MBA News Bites

Stacy Blackman’s Weekly Roundup of B-School Intelligence

The Wall Street Journal reports that B-schools are moving to assist alums as university career offices brace for a tough recruiting year and the possibility of more layoffs and jobless alumni to come. Schools were largely unprepared for the onslaught of grads looking back to their alma maters for job help when the Wall Street woes began.

The University of Cambridge, together with Judge Business School, will be hosting the first international ‘Entrepreneurship for a Zero Carbon Society‘ conference September 22-24, 2008. Held at the Sidgwick Site in Cambridge, it will provide a platform for international experts from the key fields involved in tackling climate change, to present the latest research and ideas in an open-minded and politically neutral forum.

This week, Financial Times‘ Soapbox argues for the value of attending B-school sooner rather than later. According to James Brickley, Gleason professor of business administration, and Mark Zupan, dean of the Simon School of Business, the benefit of having a framework to solve business problems that an MBA education provides may be greater if that learning occurs earlier in a career.

Deans from top international business schools recently gathered to discuss the current and future state of management education in China. The event was the latest in a series of roundtables held around the world and organized and moderated by Paul Danos, dean of the Tuck School of Business at Dartmouth, and Santiago Iñiguez, dean of Instituto de Empressa.

Harvard Business School has accepted the first undergraduates who will take part in HBS 2+2, the school’s groundbreaking deferred MBA admission program. The HBS 2+2 program was designed to reach a diverse group of high-achieving college students studying in the fields of science, engineering, healthcare, government, and public service, among other disciplines, as they begin to explore career and graduate school opportunities.
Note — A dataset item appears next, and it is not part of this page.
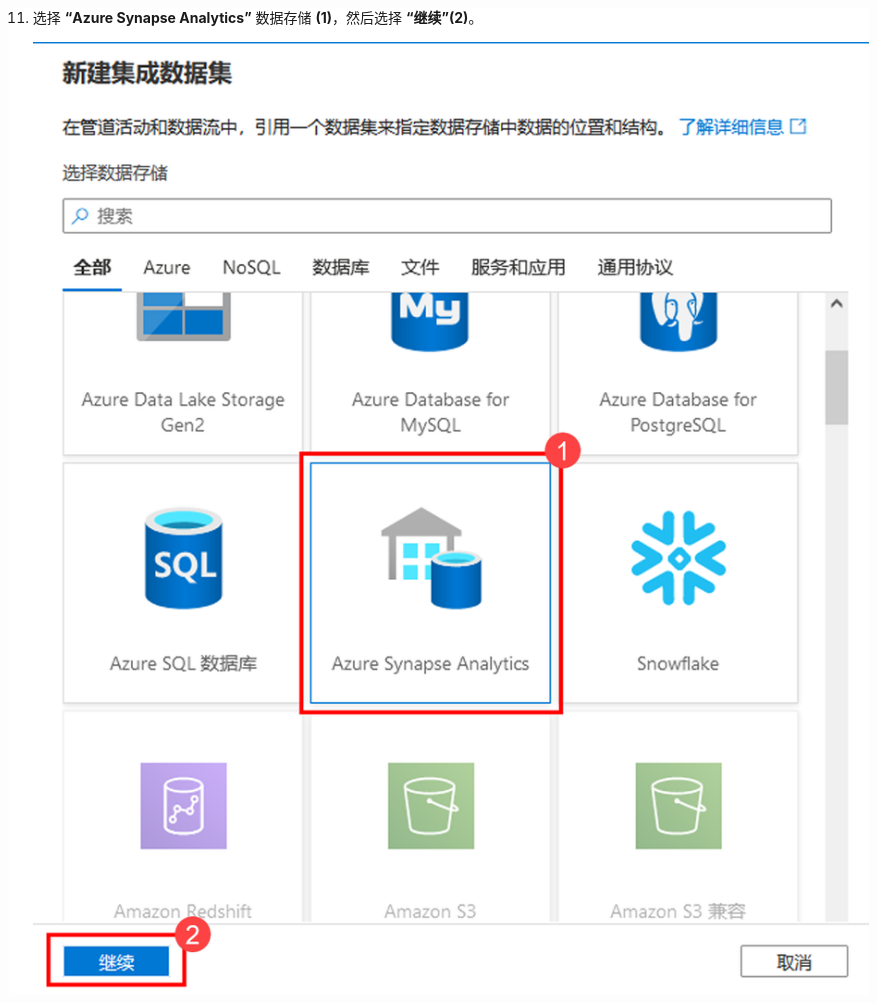 11. 选择 **“Azure Synapse Analytics”** 数据存储 **(1)**，然后选择 **“继续”(2)**。

    ![已选择 Azure Synapse Analytics。](media/new-dataset-asa.png "New dataset")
The Goldman Sachs Group, Inc. has announced the addition of 12 new academic and nonprofit partners to provide a business and management education to underserved women in Brazil, China, India, and the Philippines. Saïd Business School at the University of Oxford is collaborating with Zhejiang University in China and Insead with Fundação Dom Cabral (FDC) in Brazil. The other five European business schools involved in the project are HEC Paris, IE Business School and Iese Business School, both in Spain, and London Business School and the Judge Business School in Cambridge, UK.

As the financial landscape shifts, BusinessWeek reports that B-schools are busy reaching out to nervous students whose job prospects are suddenly far from certain. Alan Johnson, CEO of Johnson Associates, a compensation consultancy, predicts hiring will be down by as much as 50% this fall, with students entering what will be one of the most fiercely competitive job markets in recent years.